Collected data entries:
************

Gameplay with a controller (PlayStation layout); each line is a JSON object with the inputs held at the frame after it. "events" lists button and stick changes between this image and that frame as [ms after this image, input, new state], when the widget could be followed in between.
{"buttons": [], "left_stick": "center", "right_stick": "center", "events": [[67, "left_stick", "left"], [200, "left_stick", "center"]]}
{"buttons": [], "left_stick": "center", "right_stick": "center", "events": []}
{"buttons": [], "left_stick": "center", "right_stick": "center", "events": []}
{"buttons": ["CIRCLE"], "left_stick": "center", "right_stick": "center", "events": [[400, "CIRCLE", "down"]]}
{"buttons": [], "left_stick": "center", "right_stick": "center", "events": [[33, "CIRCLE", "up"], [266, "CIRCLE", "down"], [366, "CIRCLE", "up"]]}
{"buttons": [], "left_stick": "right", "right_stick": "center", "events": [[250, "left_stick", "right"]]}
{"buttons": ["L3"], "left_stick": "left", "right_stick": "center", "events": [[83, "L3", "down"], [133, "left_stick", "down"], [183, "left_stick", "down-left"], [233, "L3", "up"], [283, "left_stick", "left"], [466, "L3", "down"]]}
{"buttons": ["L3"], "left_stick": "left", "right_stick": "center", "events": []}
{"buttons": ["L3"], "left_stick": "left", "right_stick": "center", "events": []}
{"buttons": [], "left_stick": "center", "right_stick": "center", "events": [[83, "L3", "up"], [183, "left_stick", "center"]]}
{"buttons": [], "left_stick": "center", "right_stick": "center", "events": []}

************

- [Brief]
Return what is listed above, exactly and completely.

- [Exercise solution]
Gameplay with a controller (PlayStation layout); each line is a JSON object with the inputs held at the frame after it. "events" lists button and stick changes between this image and that frame as [ms after this image, input, new state], when the widget could be followed in between.
{"buttons": [], "left_stick": "center", "right_stick": "center", "events": [[67, "left_stick", "left"], [200, "left_stick", "center"]]}
{"buttons": [], "left_stick": "center", "right_stick": "center", "events": []}
{"buttons": [], "left_stick": "center", "right_stick": "center", "events": []}
{"buttons": ["CIRCLE"], "left_stick": "center", "right_stick": "center", "events": [[400, "CIRCLE", "down"]]}
{"buttons": [], "left_stick": "center", "right_stick": "center", "events": [[33, "CIRCLE", "up"], [266, "CIRCLE", "down"], [366, "CIRCLE", "up"]]}
{"buttons": [], "left_stick": "right", "right_stick": "center", "events": [[250, "left_stick", "right"]]}
{"buttons": ["L3"], "left_stick": "left", "right_stick": "center", "events": [[83, "L3", "down"], [133, "left_stick", "down"], [183, "left_stick", "down-left"], [233, "L3", "up"], [283, "left_stick", "left"], [466, "L3", "down"]]}
{"buttons": ["L3"], "left_stick": "left", "right_stick": "center", "events": []}
{"buttons": ["L3"], "left_stick": "left", "right_stick": "center", "events": []}
{"buttons": [], "left_stick": "center", "right_stick": "center", "events": [[83, "L3", "up"], [183, "left_stick", "center"]]}
{"buttons": [], "left_stick": "center", "right_stick": "center", "events": []}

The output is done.